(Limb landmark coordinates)
········
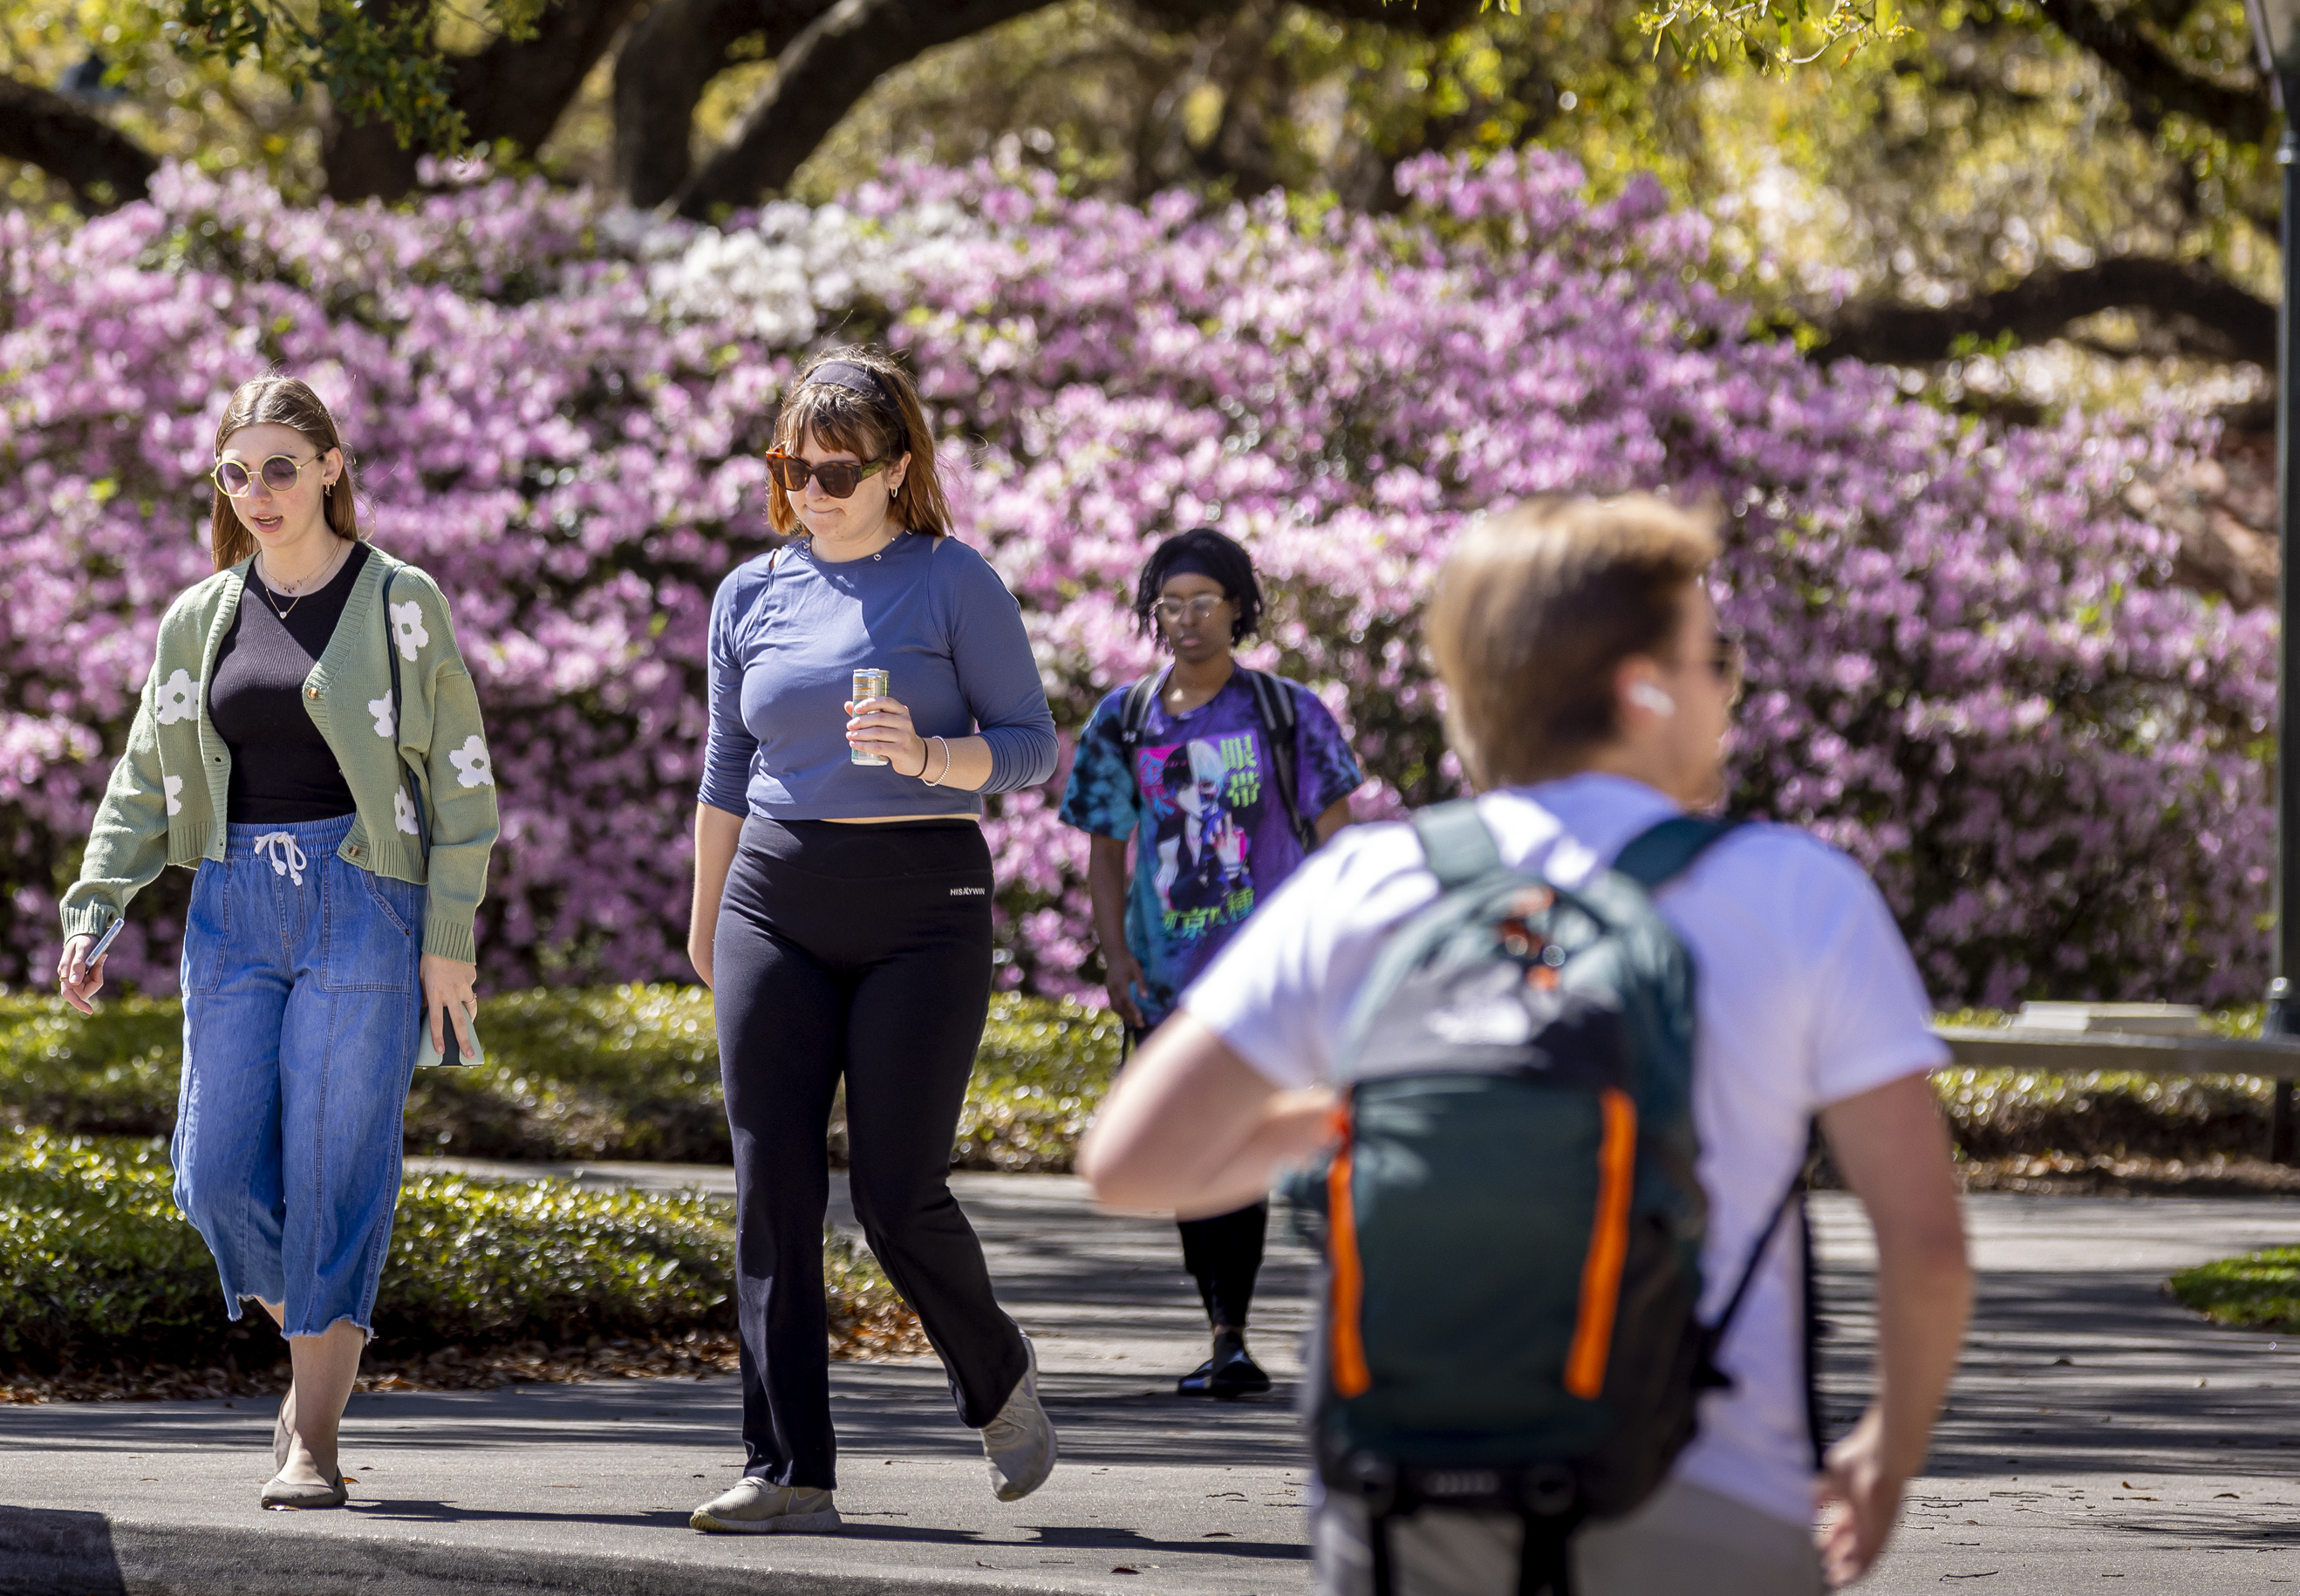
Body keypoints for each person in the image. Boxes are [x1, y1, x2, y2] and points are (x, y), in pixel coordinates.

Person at [1077, 494, 1972, 1595]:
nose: (1730, 689)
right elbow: (1926, 1247)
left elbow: (1130, 1164)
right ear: (1645, 686)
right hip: (1702, 1496)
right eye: (1716, 656)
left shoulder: (1369, 883)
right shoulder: (1796, 891)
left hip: (1400, 1499)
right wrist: (1886, 1452)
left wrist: (1373, 1117)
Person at [55, 375, 498, 1510]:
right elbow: (145, 777)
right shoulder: (198, 617)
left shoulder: (399, 601)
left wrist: (448, 940)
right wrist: (96, 903)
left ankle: (314, 1437)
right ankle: (318, 1331)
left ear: (333, 467)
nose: (258, 492)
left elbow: (460, 777)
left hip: (365, 898)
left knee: (334, 1164)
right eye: (236, 473)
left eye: (282, 468)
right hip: (233, 905)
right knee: (208, 1172)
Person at [682, 345, 1065, 1537]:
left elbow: (1032, 744)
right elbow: (724, 771)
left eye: (841, 468)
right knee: (770, 1193)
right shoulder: (748, 594)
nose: (815, 489)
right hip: (771, 901)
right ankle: (787, 1468)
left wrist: (928, 759)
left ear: (899, 468)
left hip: (923, 904)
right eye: (795, 466)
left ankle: (995, 1376)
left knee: (898, 1196)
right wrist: (707, 921)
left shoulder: (956, 583)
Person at [1059, 525, 1378, 1401]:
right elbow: (1104, 851)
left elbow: (1337, 841)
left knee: (1258, 1145)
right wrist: (1116, 958)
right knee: (1189, 1152)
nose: (1187, 619)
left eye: (1204, 602)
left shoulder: (1285, 713)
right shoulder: (1125, 720)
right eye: (1170, 605)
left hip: (1269, 977)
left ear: (1238, 606)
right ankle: (1222, 1326)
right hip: (1166, 983)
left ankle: (1233, 1332)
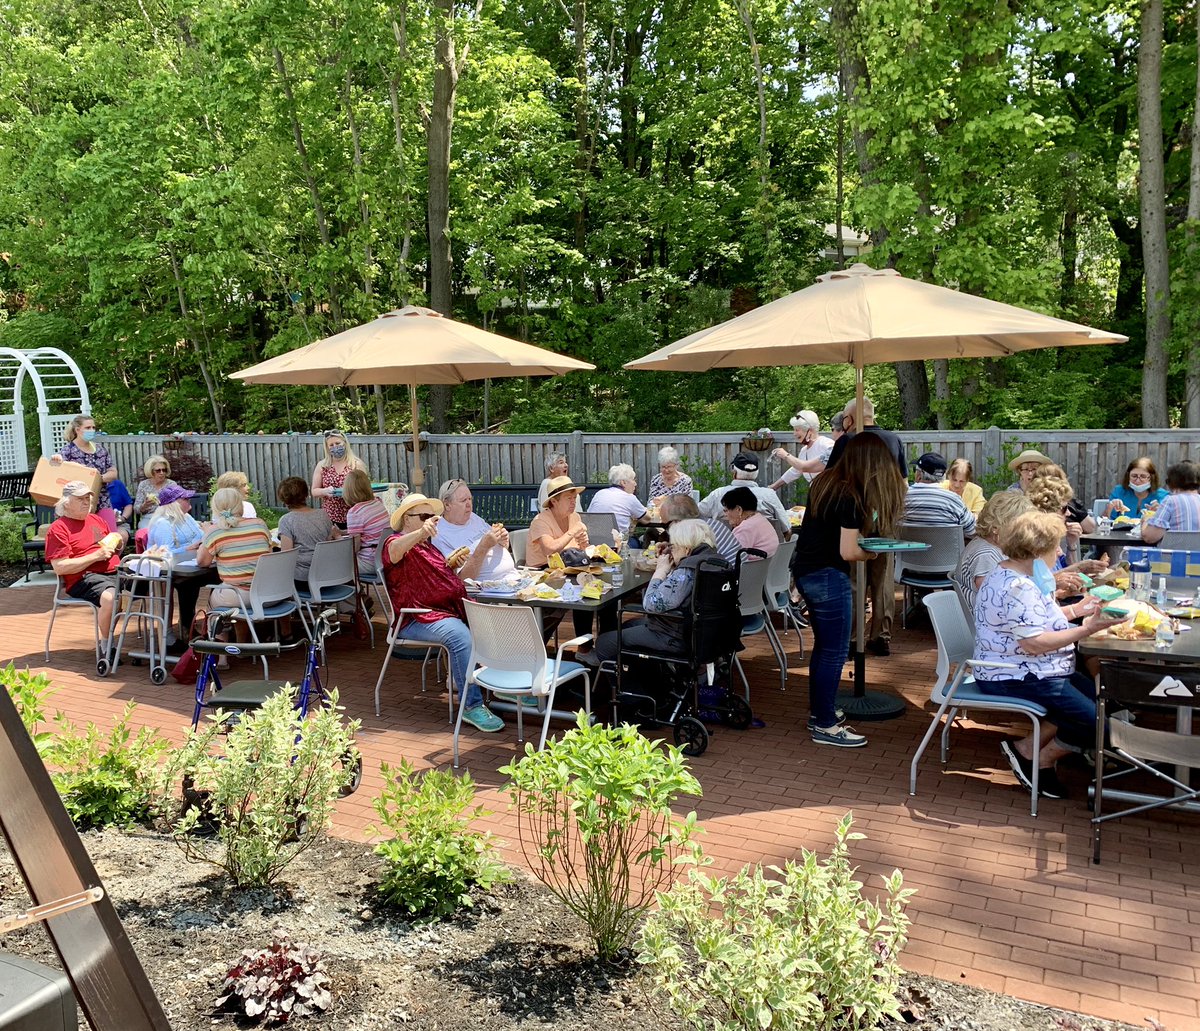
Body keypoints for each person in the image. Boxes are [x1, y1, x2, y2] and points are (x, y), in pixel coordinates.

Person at [973, 511, 1126, 799]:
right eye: (1054, 546)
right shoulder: (1017, 587)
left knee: (1104, 700)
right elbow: (1035, 643)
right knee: (1098, 723)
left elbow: (1037, 621)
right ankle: (1038, 756)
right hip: (1016, 675)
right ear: (1034, 549)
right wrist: (1087, 628)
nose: (1059, 551)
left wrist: (1078, 610)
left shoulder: (1017, 575)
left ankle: (1030, 752)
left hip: (1034, 670)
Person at [790, 434, 907, 747]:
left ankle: (821, 711)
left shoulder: (824, 483)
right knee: (834, 652)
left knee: (824, 649)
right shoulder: (850, 495)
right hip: (829, 577)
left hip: (807, 572)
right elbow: (848, 551)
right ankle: (825, 725)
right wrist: (872, 553)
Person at [382, 493, 504, 733]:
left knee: (490, 621)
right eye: (426, 517)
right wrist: (419, 533)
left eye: (433, 517)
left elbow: (436, 578)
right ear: (408, 519)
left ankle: (503, 687)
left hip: (442, 611)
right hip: (417, 617)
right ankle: (471, 705)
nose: (432, 522)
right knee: (460, 637)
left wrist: (451, 564)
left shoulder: (429, 547)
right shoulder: (396, 542)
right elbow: (394, 552)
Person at [588, 519, 726, 668]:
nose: (671, 550)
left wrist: (661, 570)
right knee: (629, 625)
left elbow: (651, 604)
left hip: (675, 636)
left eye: (674, 546)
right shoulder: (714, 560)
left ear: (686, 548)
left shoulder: (687, 571)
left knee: (604, 642)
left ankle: (630, 685)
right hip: (705, 633)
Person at [45, 481, 121, 647]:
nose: (87, 502)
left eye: (88, 498)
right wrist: (95, 556)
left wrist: (118, 541)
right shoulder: (58, 529)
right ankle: (107, 646)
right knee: (111, 598)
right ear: (66, 503)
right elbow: (60, 567)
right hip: (84, 577)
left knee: (155, 585)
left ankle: (164, 640)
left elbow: (111, 546)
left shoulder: (96, 519)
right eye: (81, 499)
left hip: (115, 571)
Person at [145, 483, 216, 637]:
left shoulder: (186, 518)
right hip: (169, 572)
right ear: (175, 503)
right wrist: (190, 547)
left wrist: (203, 539)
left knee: (218, 576)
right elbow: (165, 552)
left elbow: (199, 537)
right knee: (188, 584)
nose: (190, 503)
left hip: (192, 566)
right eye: (186, 499)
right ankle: (187, 626)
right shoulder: (163, 524)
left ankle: (215, 623)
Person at [196, 487, 273, 613]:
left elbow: (202, 562)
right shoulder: (259, 524)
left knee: (211, 603)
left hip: (240, 596)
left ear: (216, 508)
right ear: (240, 505)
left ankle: (218, 632)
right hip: (271, 592)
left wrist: (206, 534)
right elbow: (269, 555)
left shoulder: (215, 531)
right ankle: (285, 633)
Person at [432, 478, 517, 582]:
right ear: (447, 505)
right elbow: (462, 580)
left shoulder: (473, 517)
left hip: (513, 577)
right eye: (463, 500)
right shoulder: (439, 534)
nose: (469, 504)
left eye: (470, 499)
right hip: (488, 590)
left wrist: (503, 541)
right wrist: (483, 546)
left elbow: (499, 546)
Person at [698, 453, 791, 539]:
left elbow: (696, 514)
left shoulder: (718, 494)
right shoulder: (769, 495)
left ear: (734, 473)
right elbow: (787, 530)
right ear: (756, 474)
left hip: (724, 551)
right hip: (767, 554)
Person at [277, 477, 340, 590]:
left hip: (303, 580)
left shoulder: (286, 520)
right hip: (328, 575)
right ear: (306, 495)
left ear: (284, 500)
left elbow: (286, 556)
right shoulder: (323, 514)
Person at [49, 414, 118, 513]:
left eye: (93, 427)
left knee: (109, 528)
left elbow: (112, 472)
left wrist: (97, 479)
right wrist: (56, 459)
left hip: (102, 501)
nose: (92, 430)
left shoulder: (100, 449)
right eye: (88, 427)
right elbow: (58, 468)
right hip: (77, 504)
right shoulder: (68, 450)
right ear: (77, 430)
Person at [825, 397, 907, 476]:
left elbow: (829, 479)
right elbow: (903, 479)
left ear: (849, 420)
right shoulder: (893, 439)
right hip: (888, 490)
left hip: (854, 490)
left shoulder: (847, 440)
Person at [903, 452, 976, 538]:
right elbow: (973, 531)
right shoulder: (954, 501)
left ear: (919, 474)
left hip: (908, 551)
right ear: (944, 476)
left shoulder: (901, 497)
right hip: (948, 551)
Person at [660, 493, 739, 566]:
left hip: (727, 577)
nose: (667, 530)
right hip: (737, 573)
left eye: (666, 525)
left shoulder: (698, 532)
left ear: (679, 521)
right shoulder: (710, 524)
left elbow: (687, 567)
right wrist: (672, 547)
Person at [527, 476, 588, 567]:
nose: (573, 502)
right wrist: (573, 531)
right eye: (568, 498)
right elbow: (549, 550)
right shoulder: (540, 521)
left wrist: (583, 544)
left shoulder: (575, 516)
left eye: (574, 498)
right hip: (543, 571)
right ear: (554, 501)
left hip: (569, 567)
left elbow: (578, 551)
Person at [311, 431, 366, 529]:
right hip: (330, 517)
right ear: (327, 448)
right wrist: (325, 491)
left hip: (355, 516)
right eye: (331, 445)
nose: (335, 447)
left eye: (337, 443)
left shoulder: (356, 464)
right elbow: (314, 491)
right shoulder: (322, 466)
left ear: (345, 443)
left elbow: (365, 490)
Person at [343, 469, 392, 578]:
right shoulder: (377, 502)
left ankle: (356, 592)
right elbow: (368, 530)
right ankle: (360, 592)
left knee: (334, 564)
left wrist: (337, 537)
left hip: (369, 562)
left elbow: (354, 548)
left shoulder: (355, 512)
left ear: (348, 490)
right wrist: (343, 532)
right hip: (384, 558)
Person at [769, 409, 834, 490]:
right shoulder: (804, 451)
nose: (794, 434)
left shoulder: (826, 444)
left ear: (809, 430)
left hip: (831, 492)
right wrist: (773, 486)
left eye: (797, 430)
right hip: (815, 493)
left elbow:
········
Your task: Output exactly, and only, the lines of the entries above from the one with "left ankle: (1233, 1332)" up to and including the one with "right knee: (629, 625)"; pictures are to be left out.

Written reply:
left ankle: (1233, 1332)
Body keypoints for each person in the image. Boxes are [x1, y1, x2, y2] and points are (x, y), in pixel coordinates.

Person at [973, 511, 1126, 799]:
right eye: (1054, 546)
right shoulder: (1017, 587)
left knee: (1104, 700)
right elbow: (1035, 643)
right knee: (1098, 723)
left elbow: (1037, 621)
right ankle: (1038, 756)
right hip: (1016, 675)
right ear: (1034, 549)
right wrist: (1087, 628)
nose: (1059, 551)
left wrist: (1078, 610)
left shoulder: (1017, 575)
left ankle: (1030, 752)
left hip: (1034, 670)
Person at [790, 434, 907, 747]:
left ankle: (821, 711)
left shoulder: (824, 483)
right knee: (834, 652)
left knee: (824, 649)
right shoulder: (850, 495)
right hip: (829, 577)
left hip: (807, 572)
right elbow: (848, 551)
right ankle: (825, 725)
right wrist: (872, 553)
Person at [382, 493, 504, 733]:
left knee: (490, 621)
right eye: (426, 517)
right wrist: (419, 533)
left eye: (433, 517)
left elbow: (436, 578)
right ear: (408, 519)
left ankle: (503, 687)
left hip: (442, 611)
right hip: (417, 617)
right ankle: (471, 705)
nose: (432, 522)
right knee: (460, 637)
left wrist: (451, 564)
left shoulder: (429, 547)
right shoulder: (396, 542)
right elbow: (394, 552)
Person at [588, 519, 726, 668]:
nose: (671, 550)
left wrist: (661, 570)
right knee: (629, 625)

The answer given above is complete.